The annual ArtWalk presented by Conejo Valley Art Museum takes place at The Oaks. It features arts, designer crafts, outdoor exhibitions and live music.

It is anchored by:

- AMC Theatres Dine-In Thousand Oaks 14 (106,000+ sq ft) (formerly May Co, Robinsons-May East, Carmike Cinemas, and Muvico Theaters)
- J. C. Penney (148,165 sq ft.)
- Macy's / Women / Children's (127,410 sq ft.) (formerly J.W. Robinson's and Robinsons-May West)
- Macy's / Men's / Home (144,000 sq ft.) (formerly Bullock's)
- Nordstrom (138,000 sq ft.) (formerly The Broadway, Macy's Women / Children's (original location))

==Salto Ranch landmarks==
Several trees planted by Richard Orville Hunt at the 19th century Salto Ranch can be seen at the intersection of Lynn Road and Hillcrest Drive.

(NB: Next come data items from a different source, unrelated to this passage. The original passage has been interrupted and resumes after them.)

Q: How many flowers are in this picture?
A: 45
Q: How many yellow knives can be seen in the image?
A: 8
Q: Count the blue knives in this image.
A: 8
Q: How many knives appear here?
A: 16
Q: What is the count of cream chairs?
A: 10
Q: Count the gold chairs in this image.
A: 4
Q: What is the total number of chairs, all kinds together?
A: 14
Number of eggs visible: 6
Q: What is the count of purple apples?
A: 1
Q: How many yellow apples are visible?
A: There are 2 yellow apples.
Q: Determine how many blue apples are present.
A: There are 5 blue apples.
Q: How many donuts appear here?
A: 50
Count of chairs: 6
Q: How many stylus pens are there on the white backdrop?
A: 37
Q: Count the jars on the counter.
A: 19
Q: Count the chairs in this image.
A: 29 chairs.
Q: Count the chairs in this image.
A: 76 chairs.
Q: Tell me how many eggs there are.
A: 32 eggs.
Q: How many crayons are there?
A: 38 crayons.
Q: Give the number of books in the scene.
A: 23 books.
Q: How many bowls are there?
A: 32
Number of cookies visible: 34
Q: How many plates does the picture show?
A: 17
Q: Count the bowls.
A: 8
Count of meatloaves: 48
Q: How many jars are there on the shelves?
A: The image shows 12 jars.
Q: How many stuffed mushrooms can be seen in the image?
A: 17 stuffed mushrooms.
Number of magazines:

Hunt Olive Tree, which is located at 600 W. Hillcrest Dr., is designated Ventura County Historical Landmark No. 64 and City of Thousand Oaks Landmark No. 4. It is the last olive tree once part of an orchard planted by Hunt. Large eucalyptus trees planted by the Hunt family in the 1880s can be seen across the street, on the northwest corner of Lynn Road and Hillcrest Drive. The Hunt family originally moved to a house at today's corner of Lynn Road and Hillcrest Drive in 1888.